Chinese scholar says ‘new evidence in Japan proves Beijing’s sovereignty over South China Sea islands’

SCMP
15 July 2016

A Japan-based Chinese scholar claims that he has found new evidence collected in Japan which proves China’s sovereignty over islands in the South China Sea, China’s state media reported.

Zhu Jianrong, a professor at Toyo Gakuen University, said that he had found several pieces of evidence – including a telegram and newspaper clippings from the 1920s to 1930s – which could prove that the Japanese government at the time acknowledged China’s sovereignty in the Spratly and Paracel Islands, Xinhua reported.

In a telegram found in the diplomatic archives of Japan’s Ministry of Foreign Affairs, in 1933 Japan’s consulate general in Nanjing told Uchida Kosai, Japan’s then-foreign minister, that the nine islets occupied by France, between the Philippine Islands (the name of the Philippines before 1935) and Saigon (now Ho Chi Minh City), were under China’s sovereignty and under the jurisdiction of the Xisha islands – the Chinese name for the Paracel Islands, Xinhua quoted Zhu as saying.
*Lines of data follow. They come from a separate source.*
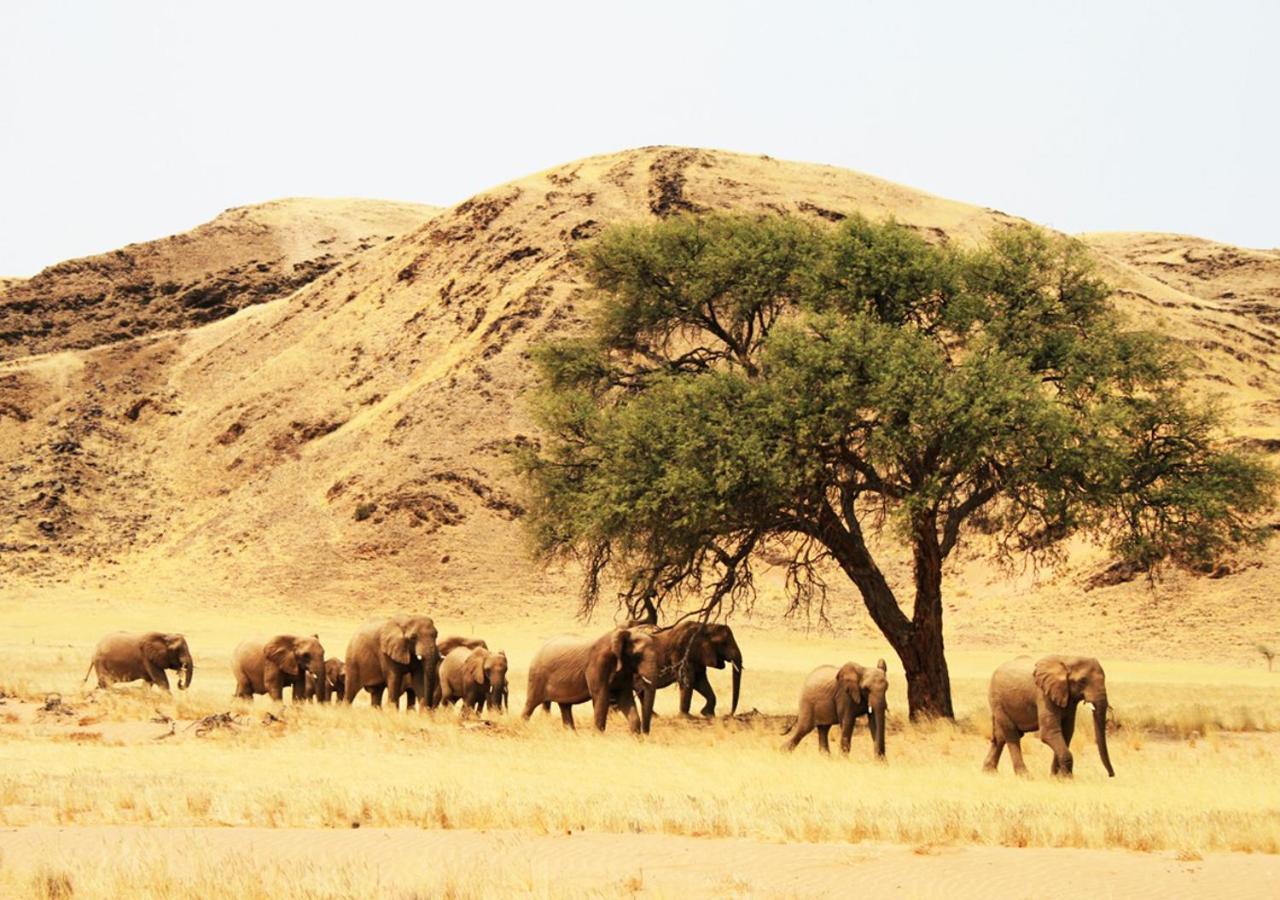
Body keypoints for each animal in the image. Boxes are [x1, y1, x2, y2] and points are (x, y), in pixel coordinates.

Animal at [519, 627, 660, 732]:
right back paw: (521, 728)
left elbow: (625, 697)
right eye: (638, 655)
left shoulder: (624, 669)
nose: (646, 734)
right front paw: (598, 738)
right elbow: (601, 697)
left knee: (565, 706)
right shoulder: (597, 664)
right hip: (536, 676)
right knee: (530, 704)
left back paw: (571, 735)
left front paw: (636, 739)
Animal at [983, 660, 1116, 778]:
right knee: (1011, 734)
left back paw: (989, 772)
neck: (1067, 660)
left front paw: (1055, 777)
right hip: (997, 700)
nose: (1111, 775)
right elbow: (1049, 733)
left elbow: (1066, 732)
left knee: (1000, 737)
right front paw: (1067, 778)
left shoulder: (1068, 698)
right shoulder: (1043, 695)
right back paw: (1024, 776)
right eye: (1082, 681)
In 1933, France invaded nine isles of the Nansha Islands, using the Chinese name for the Spratly Islands, Xinhua reported.
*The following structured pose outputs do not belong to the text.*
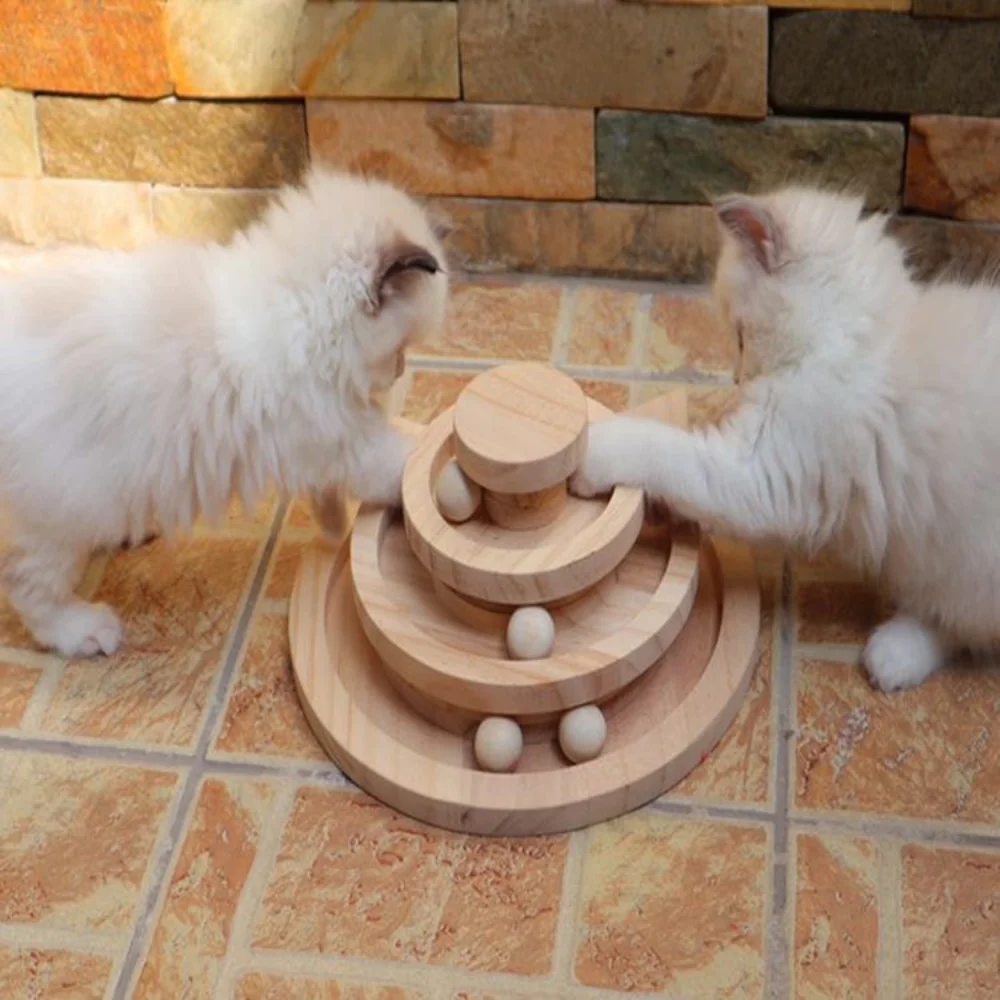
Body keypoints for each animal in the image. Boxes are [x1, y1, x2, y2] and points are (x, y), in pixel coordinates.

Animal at [0, 169, 446, 660]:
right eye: (399, 351)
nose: (401, 370)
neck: (297, 313)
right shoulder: (342, 440)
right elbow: (404, 462)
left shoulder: (325, 442)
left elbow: (329, 498)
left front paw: (333, 529)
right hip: (61, 512)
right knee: (27, 586)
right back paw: (83, 630)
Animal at [572, 184, 1000, 692]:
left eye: (740, 337)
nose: (737, 379)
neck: (862, 335)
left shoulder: (761, 472)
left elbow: (660, 449)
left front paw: (593, 450)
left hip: (966, 564)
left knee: (957, 625)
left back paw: (894, 654)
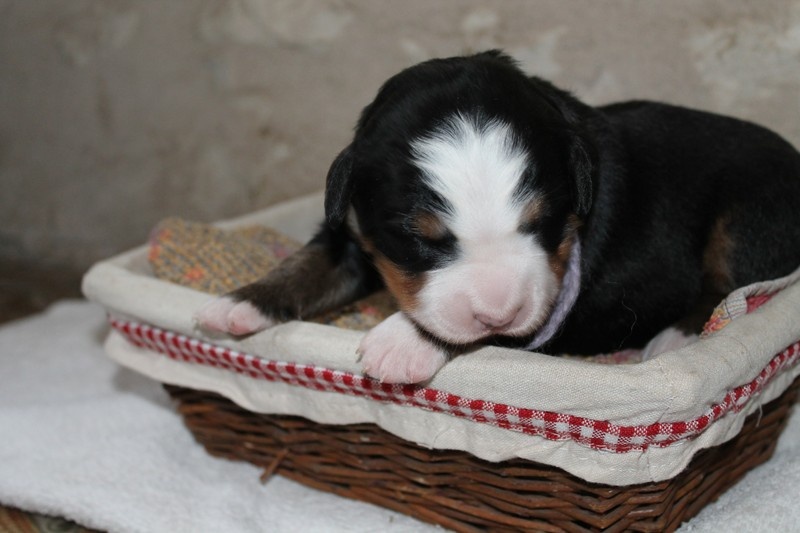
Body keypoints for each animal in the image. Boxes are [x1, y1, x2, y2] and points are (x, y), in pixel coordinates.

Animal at [196, 51, 800, 384]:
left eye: (542, 222)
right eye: (422, 240)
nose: (497, 311)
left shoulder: (559, 306)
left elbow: (489, 336)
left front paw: (402, 342)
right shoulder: (359, 229)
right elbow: (312, 262)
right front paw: (240, 304)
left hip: (750, 213)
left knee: (729, 286)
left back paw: (673, 338)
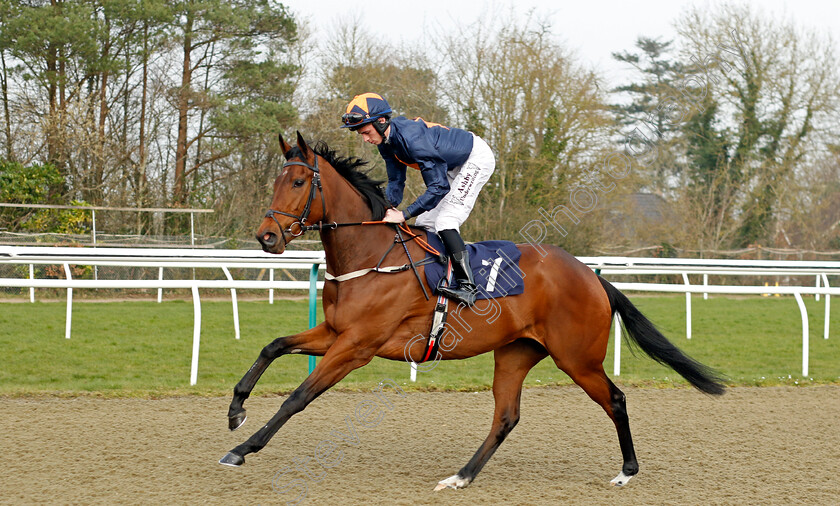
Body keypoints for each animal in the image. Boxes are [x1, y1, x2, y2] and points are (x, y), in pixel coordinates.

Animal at [220, 132, 724, 488]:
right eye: (276, 182)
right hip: (516, 352)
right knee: (506, 417)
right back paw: (460, 476)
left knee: (615, 399)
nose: (267, 236)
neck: (372, 254)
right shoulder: (333, 332)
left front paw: (243, 447)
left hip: (577, 358)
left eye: (298, 182)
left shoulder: (357, 346)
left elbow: (297, 397)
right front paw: (236, 411)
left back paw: (626, 471)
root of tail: (590, 275)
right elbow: (272, 347)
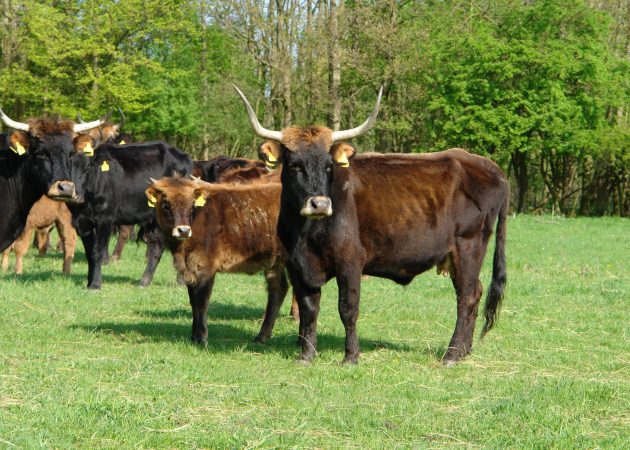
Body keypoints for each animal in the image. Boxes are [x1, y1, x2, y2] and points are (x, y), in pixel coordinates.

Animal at [68, 142, 193, 288]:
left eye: (87, 168)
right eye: (69, 167)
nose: (74, 195)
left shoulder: (105, 220)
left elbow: (97, 252)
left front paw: (95, 284)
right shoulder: (82, 223)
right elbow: (89, 254)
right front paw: (89, 282)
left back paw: (181, 280)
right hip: (153, 220)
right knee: (157, 247)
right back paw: (145, 280)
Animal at [146, 177, 292, 344]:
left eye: (192, 205)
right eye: (165, 205)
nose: (183, 230)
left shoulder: (205, 267)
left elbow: (201, 302)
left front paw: (201, 337)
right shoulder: (191, 269)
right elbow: (193, 302)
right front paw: (193, 336)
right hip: (274, 262)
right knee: (278, 289)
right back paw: (262, 336)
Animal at [235, 84, 512, 366]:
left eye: (328, 166)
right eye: (294, 166)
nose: (320, 204)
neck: (305, 234)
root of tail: (491, 167)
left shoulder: (350, 261)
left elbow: (347, 308)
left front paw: (350, 356)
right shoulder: (298, 265)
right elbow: (309, 309)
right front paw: (306, 354)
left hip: (468, 247)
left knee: (467, 297)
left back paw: (452, 354)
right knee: (475, 293)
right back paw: (465, 350)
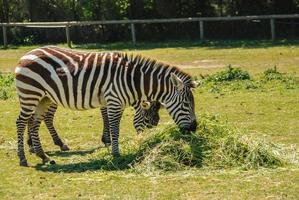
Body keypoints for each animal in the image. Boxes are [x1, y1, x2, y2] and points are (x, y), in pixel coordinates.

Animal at [26, 100, 162, 153]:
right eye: (148, 118)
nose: (155, 124)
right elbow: (106, 115)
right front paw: (107, 139)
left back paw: (31, 144)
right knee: (45, 118)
Newspapers at that time mistakenly reported that France had seized the Xisha Islands.

After Japan learnt that the islands France had seized at that time were part of the Nansha Islands, the Yomiuri Shimbun newspaper published an article on July 21, 1933, which cited a report sent by Harukazu Nagaoka, the then Japanese ambassador to France, to Japan’s foreign ministry.

In the report, Nagaoka said that there had always been Chinese people living on Zhongye Island (Thitu Island) in the Nansha Islands, while on one of the nine isles seized by France, there were also signs of Chinese people living there before.

Zhu also found some government archives, which showed that the Japanese government recognised that the Paracel Islands belonged to China, Xinhua reported.